◆ Task statement ◆
From the entries below, copy exactly the lines from the one that contains "[plaid-node]: https://github.com/plaid/plaid-node" through the one that contains "[plaid-docs]: https://plaid.com/docs/", both included, and only those.

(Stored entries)
⁂

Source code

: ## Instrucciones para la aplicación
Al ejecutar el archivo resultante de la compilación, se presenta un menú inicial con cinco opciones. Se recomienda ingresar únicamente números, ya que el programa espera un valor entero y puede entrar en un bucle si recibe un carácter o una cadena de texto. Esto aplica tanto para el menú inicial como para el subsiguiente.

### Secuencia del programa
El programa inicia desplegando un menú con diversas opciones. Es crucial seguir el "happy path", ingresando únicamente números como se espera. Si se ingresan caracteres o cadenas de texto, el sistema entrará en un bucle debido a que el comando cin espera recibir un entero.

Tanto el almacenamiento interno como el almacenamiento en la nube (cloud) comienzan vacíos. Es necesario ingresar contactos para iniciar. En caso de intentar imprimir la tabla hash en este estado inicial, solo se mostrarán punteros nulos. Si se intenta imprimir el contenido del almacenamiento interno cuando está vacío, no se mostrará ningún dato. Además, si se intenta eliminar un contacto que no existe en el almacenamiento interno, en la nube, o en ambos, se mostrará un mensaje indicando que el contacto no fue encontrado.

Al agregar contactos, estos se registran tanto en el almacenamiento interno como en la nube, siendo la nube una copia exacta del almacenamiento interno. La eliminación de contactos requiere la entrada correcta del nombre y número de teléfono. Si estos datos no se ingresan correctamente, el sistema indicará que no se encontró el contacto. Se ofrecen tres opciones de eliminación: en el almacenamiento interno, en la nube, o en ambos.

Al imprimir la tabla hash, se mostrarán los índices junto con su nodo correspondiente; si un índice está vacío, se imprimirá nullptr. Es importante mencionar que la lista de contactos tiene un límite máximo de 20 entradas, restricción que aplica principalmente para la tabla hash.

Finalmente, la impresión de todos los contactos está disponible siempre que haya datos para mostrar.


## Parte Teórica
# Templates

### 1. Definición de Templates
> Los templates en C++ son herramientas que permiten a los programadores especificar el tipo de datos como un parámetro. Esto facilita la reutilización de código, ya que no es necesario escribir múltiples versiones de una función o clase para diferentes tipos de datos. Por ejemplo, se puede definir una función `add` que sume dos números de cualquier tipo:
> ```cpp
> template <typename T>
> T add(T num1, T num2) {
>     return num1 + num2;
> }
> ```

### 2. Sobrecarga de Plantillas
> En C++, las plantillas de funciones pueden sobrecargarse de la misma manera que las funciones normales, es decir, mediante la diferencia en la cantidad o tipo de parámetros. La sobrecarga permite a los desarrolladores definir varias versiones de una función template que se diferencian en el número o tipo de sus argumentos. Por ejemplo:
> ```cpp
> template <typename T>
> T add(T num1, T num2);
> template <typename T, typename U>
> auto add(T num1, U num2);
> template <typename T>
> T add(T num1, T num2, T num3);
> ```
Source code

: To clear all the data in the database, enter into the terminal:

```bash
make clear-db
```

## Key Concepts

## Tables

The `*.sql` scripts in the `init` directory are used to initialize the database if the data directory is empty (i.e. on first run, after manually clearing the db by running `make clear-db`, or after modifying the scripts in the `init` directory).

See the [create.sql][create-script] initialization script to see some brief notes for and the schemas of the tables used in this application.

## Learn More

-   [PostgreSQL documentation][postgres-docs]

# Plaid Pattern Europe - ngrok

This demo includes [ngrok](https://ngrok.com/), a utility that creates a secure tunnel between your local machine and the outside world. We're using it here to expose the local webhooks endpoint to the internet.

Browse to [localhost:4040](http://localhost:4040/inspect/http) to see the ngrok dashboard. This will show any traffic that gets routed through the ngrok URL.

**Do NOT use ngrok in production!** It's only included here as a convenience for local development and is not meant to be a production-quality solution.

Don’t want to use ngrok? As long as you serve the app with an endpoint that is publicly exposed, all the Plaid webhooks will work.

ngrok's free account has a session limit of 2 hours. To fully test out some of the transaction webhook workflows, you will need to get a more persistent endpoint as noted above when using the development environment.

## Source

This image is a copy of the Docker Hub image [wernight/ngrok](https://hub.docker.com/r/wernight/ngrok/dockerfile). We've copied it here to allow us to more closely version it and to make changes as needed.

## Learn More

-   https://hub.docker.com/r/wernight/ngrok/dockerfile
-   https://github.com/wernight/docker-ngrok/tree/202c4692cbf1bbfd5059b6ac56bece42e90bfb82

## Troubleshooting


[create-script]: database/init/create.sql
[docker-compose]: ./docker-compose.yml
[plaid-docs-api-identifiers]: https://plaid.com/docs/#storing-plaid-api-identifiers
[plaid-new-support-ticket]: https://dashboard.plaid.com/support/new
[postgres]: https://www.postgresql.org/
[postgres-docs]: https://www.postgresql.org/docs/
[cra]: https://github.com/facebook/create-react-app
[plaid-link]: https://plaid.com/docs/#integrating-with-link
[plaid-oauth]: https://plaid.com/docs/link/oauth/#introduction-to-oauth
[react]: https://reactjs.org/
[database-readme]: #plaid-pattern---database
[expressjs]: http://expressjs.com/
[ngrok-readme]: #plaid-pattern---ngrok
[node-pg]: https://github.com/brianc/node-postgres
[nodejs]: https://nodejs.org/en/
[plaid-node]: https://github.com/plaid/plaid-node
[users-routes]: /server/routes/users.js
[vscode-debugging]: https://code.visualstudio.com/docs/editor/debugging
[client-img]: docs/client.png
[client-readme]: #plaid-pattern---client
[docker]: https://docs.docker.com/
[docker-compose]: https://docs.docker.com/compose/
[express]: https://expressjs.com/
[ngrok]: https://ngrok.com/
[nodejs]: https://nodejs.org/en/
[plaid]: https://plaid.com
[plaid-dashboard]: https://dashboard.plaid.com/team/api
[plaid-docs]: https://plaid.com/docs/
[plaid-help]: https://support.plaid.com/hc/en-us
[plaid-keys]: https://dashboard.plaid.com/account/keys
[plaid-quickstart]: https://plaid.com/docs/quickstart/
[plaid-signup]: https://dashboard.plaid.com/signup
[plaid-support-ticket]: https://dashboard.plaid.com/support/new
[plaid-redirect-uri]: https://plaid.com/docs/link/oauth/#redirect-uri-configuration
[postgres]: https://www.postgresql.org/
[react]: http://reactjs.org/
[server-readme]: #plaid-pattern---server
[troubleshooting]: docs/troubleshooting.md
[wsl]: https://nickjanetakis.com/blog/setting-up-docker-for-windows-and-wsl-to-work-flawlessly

⁂

◆ Task solution ◆
[plaid-node]: https://github.com/plaid/plaid-node
[users-routes]: /server/routes/users.js
[vscode-debugging]: https://code.visualstudio.com/docs/editor/debugging
[client-img]: docs/client.png
[client-readme]: #plaid-pattern---client
[docker]: https://docs.docker.com/
[docker-compose]: https://docs.docker.com/compose/
[express]: https://expressjs.com/
[ngrok]: https://ngrok.com/
[nodejs]: https://nodejs.org/en/
[plaid]: https://plaid.com
[plaid-dashboard]: https://dashboard.plaid.com/team/api
[plaid-docs]: https://plaid.com/docs/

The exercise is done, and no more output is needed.